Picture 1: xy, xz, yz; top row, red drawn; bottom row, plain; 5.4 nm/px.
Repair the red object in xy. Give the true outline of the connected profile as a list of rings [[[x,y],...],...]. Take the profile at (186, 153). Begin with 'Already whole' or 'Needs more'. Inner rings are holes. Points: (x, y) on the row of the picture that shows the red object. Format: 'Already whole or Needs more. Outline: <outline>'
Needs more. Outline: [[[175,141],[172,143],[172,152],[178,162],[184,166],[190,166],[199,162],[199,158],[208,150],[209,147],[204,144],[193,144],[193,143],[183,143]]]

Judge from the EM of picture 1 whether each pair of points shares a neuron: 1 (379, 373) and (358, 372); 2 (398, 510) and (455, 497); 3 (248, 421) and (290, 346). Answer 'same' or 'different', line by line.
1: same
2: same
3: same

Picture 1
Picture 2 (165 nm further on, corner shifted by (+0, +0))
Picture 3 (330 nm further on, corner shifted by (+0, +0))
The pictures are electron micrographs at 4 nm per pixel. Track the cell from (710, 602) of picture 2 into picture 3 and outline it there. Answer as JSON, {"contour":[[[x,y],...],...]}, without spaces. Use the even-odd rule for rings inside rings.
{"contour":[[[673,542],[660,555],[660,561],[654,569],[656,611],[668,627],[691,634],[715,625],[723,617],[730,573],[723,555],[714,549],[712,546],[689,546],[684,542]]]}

* * *

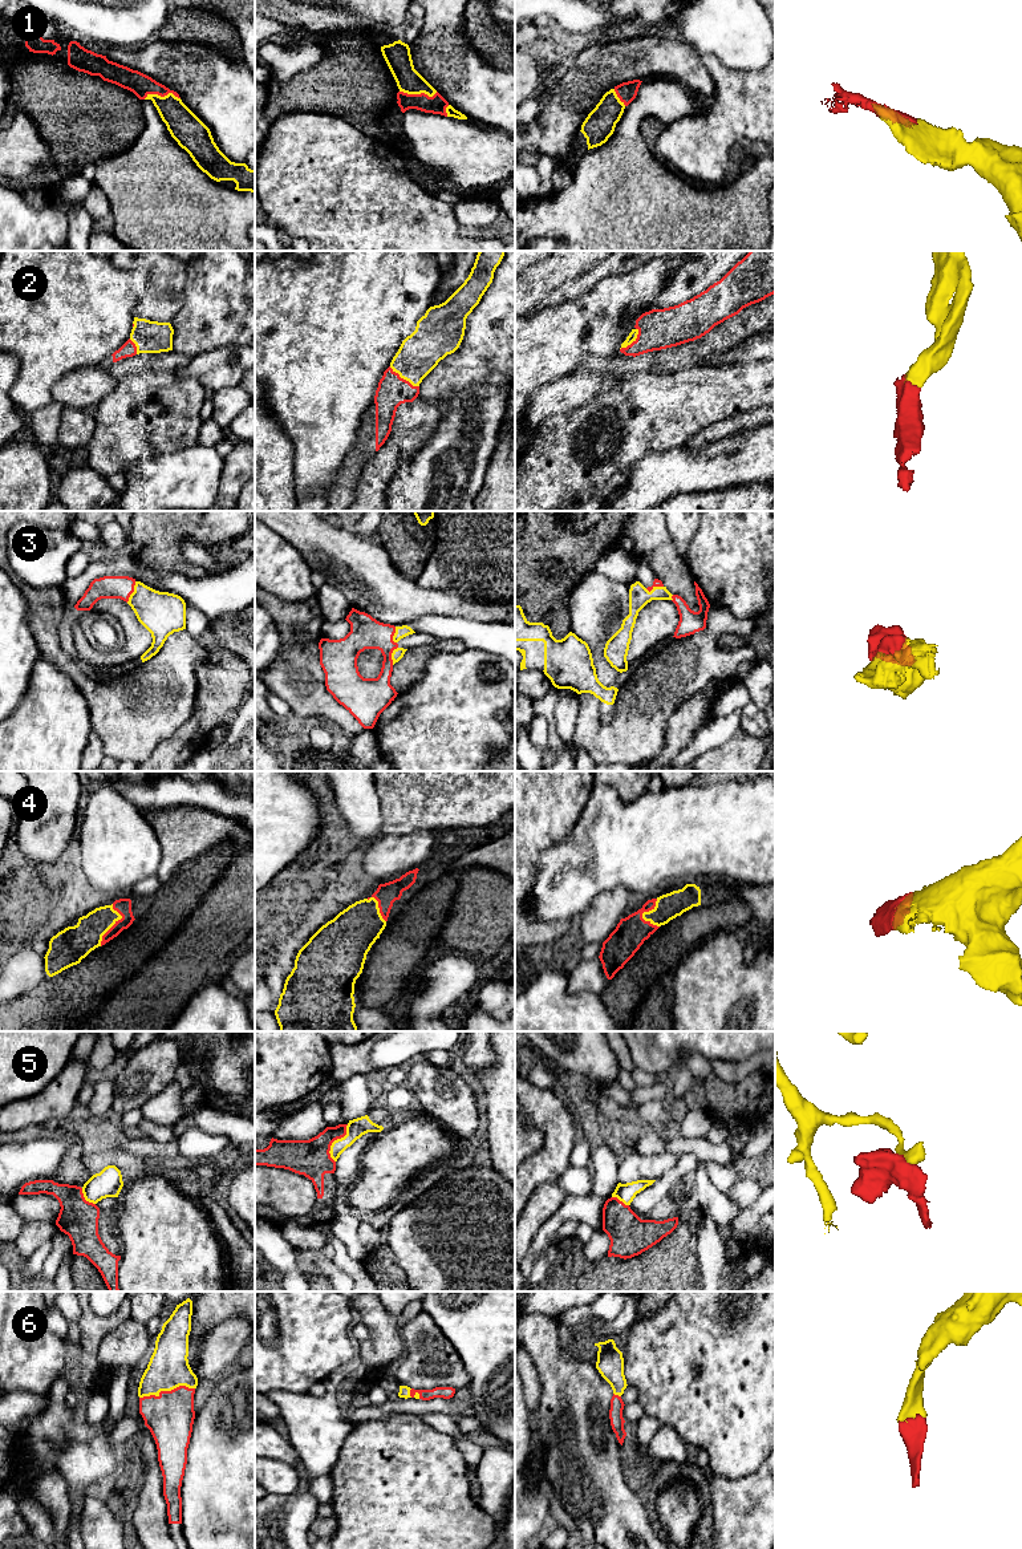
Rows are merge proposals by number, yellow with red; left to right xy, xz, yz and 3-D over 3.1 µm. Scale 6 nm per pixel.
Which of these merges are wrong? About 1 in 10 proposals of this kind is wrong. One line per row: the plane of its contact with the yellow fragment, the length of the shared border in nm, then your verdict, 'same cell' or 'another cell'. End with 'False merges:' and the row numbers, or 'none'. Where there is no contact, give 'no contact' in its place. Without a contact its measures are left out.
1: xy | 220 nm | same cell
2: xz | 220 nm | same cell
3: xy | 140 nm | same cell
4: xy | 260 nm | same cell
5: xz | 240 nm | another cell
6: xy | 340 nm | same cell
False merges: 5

==

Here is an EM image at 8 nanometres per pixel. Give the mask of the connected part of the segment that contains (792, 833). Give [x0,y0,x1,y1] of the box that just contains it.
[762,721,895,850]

(REQUIRED ACTION) Copy out, from the data above, each line where the string "further" is present.

(EXPECTED ANSWER)
Picture 2 (165 nm further on, corner shifted by (+0, +0))
Picture 3 (330 nm further on, corner shifted by (+0, +0))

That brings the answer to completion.